CURIOSITY:VERY CLOSE TO our family home in Tivoli in Cork was a ruined house which although officially called Woodhill, we always called "The Haunted House". It was for many years a wonderful - although forbidden - playground for me and for my friends, writes Martin Dwyer.
Our belief was that it was once owned by MP John Philpot Curran, father of Sarah Curran who was the lover of Robert Emmet, one of Ireland's patriot martyrs and we were firmly convinced that she haunted the house nightly.
We were quite wrong, I have only recently discovered. Woodhill was, in fact, the home of Cooper Penrose, an original Cork merchant prince who had founded a glass industry in Cork as his brothers George and William had founded a glass industry in Waterford. (In fact, the two styles are so similar that both are now known as Penrose Glass).
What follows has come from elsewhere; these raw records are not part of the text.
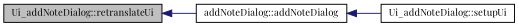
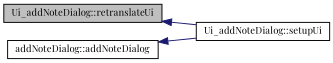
  digraph {
    fontname="Playfair Display"
    rankdir=LR
    node [color=black fillcolor=white fontname="Playfair Display" fontsize=10 shape=record style=filled]
    edge [color=midnightblue dir=back fontname="Playfair Display" fontsize=10 labelfontname=Helvetica labelfontsize=10 style=solid]
    n1 [fillcolor=grey75 fontcolor=black height=0.2 label="Ui_addNoteDialog::retranslateUi" width=0.4]
    n2 [height=0.2 label="Ui_addNoteDialog::setupUi" width=0.4]
    n3 [height=0.2 label="addNoteDialog::addNoteDialog" width=0.4]
-   n1 -> n3
+   n1 -> n2
    n3 -> n2
  }
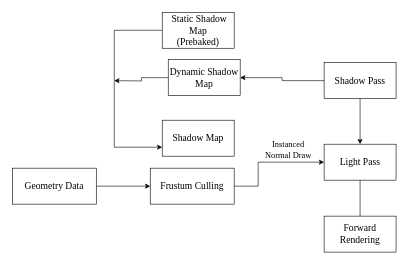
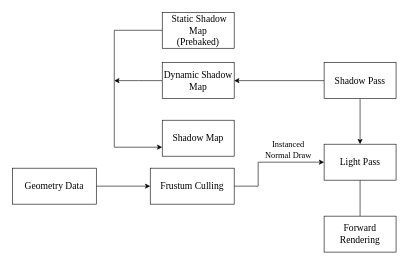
  <mxCell id="0" />
  <mxCell id="1" parent="0" />
  <mxCell id="2" style="edgeStyle=orthogonalEdgeStyle;rounded=0;orthogonalLoop=1;jettySize=auto;html=1;entryX=0;entryY=0.75;entryDx=0;entryDy=0;fontFamily=Noto Sans SC;fontSize=14;" edge="1" parent="1" source="3" target="17"><mxGeometry relative="1" as="geometry"><Array as="points"><mxPoint x="190" y="50" /><mxPoint x="190" y="245" /></Array></mxGeometry></mxCell>
  <mxCell id="3" value="&amp;nbsp;Static Shadow Map &lt;br&gt;(Prebaked)" style="rounded=0;whiteSpace=wrap;html=1;fontFamily=Noto Sans SC;fontSize=16;" vertex="1" parent="1"><mxGeometry x="270" y="20" width="120" height="60" as="geometry" /></mxCell>
  <mxCell id="4" style="edgeStyle=orthogonalEdgeStyle;rounded=0;orthogonalLoop=1;jettySize=auto;html=1;fontFamily=Noto Sans SC;fontSize=16;" edge="1" parent="1" source="6" target="8"><mxGeometry relative="1" as="geometry" /></mxCell>
  <mxCell id="5" style="edgeStyle=orthogonalEdgeStyle;rounded=0;orthogonalLoop=1;jettySize=auto;html=1;entryX=1;entryY=0.5;entryDx=0;entryDy=0;" edge="1" parent="1" source="6" target="11"><mxGeometry relative="1" as="geometry" /></mxCell>
  <mxCell id="6" value="Shadow Pass" style="rounded=0;whiteSpace=wrap;html=1;fontFamily=Noto Sans SC;fontSize=16;" vertex="1" parent="1"><mxGeometry x="540" y="104" width="120" height="60" as="geometry" /></mxCell>
  <mxCell id="7" style="edgeStyle=orthogonalEdgeStyle;rounded=0;orthogonalLoop=1;jettySize=auto;html=1;fontFamily=Noto Sans SC;fontSize=20;endArrow=none;" edge="1" parent="1" source="8" target="9"><mxGeometry relative="1" as="geometry" /></mxCell>
  <mxCell id="8" value="Light Pass" style="rounded=0;whiteSpace=wrap;html=1;fontFamily=Noto Sans SC;fontSize=16;" vertex="1" parent="1"><mxGeometry x="540" y="240" width="120" height="60" as="geometry" /></mxCell>
  <mxCell id="9" value="Forward Rendering" style="rounded=0;whiteSpace=wrap;html=1;fontFamily=Noto Sans SC;fontSize=16;" vertex="1" parent="1"><mxGeometry x="540" y="360" width="120" height="60" as="geometry" /></mxCell>
  <mxCell id="10" style="edgeStyle=orthogonalEdgeStyle;rounded=0;orthogonalLoop=1;jettySize=auto;html=1;" edge="1" parent="1" source="11"><mxGeometry relative="1" as="geometry"><mxPoint x="190" y="134" as="targetPoint" /></mxGeometry></mxCell>
- <mxCell id="11" value="Dynamic Shadow Map" style="rounded=0;whiteSpace=wrap;html=1;fontFamily=Noto Sans SC;fontSize=16;" vertex="1" parent="1"><mxGeometry x="280" y="99" width="120" height="60" as="geometry" /></mxCell>
+ <mxCell id="11" value="Dynamic Shadow Map" style="rounded=0;whiteSpace=wrap;html=1;fontFamily=Noto Sans SC;fontSize=16;" vertex="1" parent="1"><mxGeometry x="270" y="104" width="120" height="60" as="geometry" /></mxCell>
  <mxCell id="12" style="edgeStyle=orthogonalEdgeStyle;rounded=0;orthogonalLoop=1;jettySize=auto;html=1;fontFamily=Noto Sans SC;fontSize=20;" edge="1" parent="1" source="13" target="15"><mxGeometry relative="1" as="geometry" /></mxCell>
  <mxCell id="13" value="Geometry Data" style="rounded=0;whiteSpace=wrap;html=1;fontFamily=Noto Sans SC;fontSize=16;" vertex="1" parent="1"><mxGeometry x="20" y="280" width="140" height="60" as="geometry" /></mxCell>
  <mxCell id="14" style="edgeStyle=orthogonalEdgeStyle;rounded=0;orthogonalLoop=1;jettySize=auto;html=1;entryX=0;entryY=0.5;entryDx=0;entryDy=0;fontFamily=Noto Sans SC;fontSize=14;" edge="1" parent="1" source="15" target="8"><mxGeometry relative="1" as="geometry"><Array as="points"><mxPoint x="430" y="310" /><mxPoint x="430" y="270" /></Array></mxGeometry></mxCell>
  <mxCell id="15" value="Frustum Culling" style="rounded=0;whiteSpace=wrap;html=1;fontFamily=Noto Sans SC;fontSize=16;" vertex="1" parent="1"><mxGeometry x="250" y="280" width="140" height="60" as="geometry" /></mxCell>
  <mxCell id="16" value="Instanced&lt;br&gt;Normal Draw" style="text;html=1;align=center;verticalAlign=middle;resizable=0;points=[];autosize=1;fontSize=14;fontFamily=Noto Sans SC;" vertex="1" parent="1"><mxGeometry x="430" y="230" width="100" height="40" as="geometry" /></mxCell>
  <mxCell id="17" value="Shadow Map" style="rounded=0;whiteSpace=wrap;html=1;fontFamily=Noto Sans SC;fontSize=16;" vertex="1" parent="1"><mxGeometry x="270" y="200" width="120" height="60" as="geometry" /></mxCell>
Cooper Penrose was, in fact, a great patron of the arts and had two wings specially built on to Woodhill to house his collections. There he displayed great pictures of his times by artists such as James Barry and Daniel Maclise. He had caused considerable controversy in Cork by loaning out James Barry's Venus Rising from
the Sea, because Venus was painted nude and it was hastily returned to Woodhill. Penrose also had his portrait painted by Jacques-Louis David, more famous for his iconic depictions of Napoleon.
But Sarah Curran did have a connection with Woodhill. Following the discovery of her secret love affair with Robert Emmet and him being hanged as a traitor, Sarah was expelled by her father from the family home at Rathfarnham and was given refuge at Woodhill by the Penrose family where she got the chance to mend her broken heart.
A few years later, heart all mended, Sarah married an English army officer and moved to Sicily. Thomas Moore, also a frequent guest in Woodhill, then immortalised her for all time by making her the subject of his romantic ballad, She is Far from the Land.
In 2008, the remains of the Cooper Penrose collection from Woodhill were purchased and presented to the Crawford Gallery in Cork and are now on display in a dedicated room there.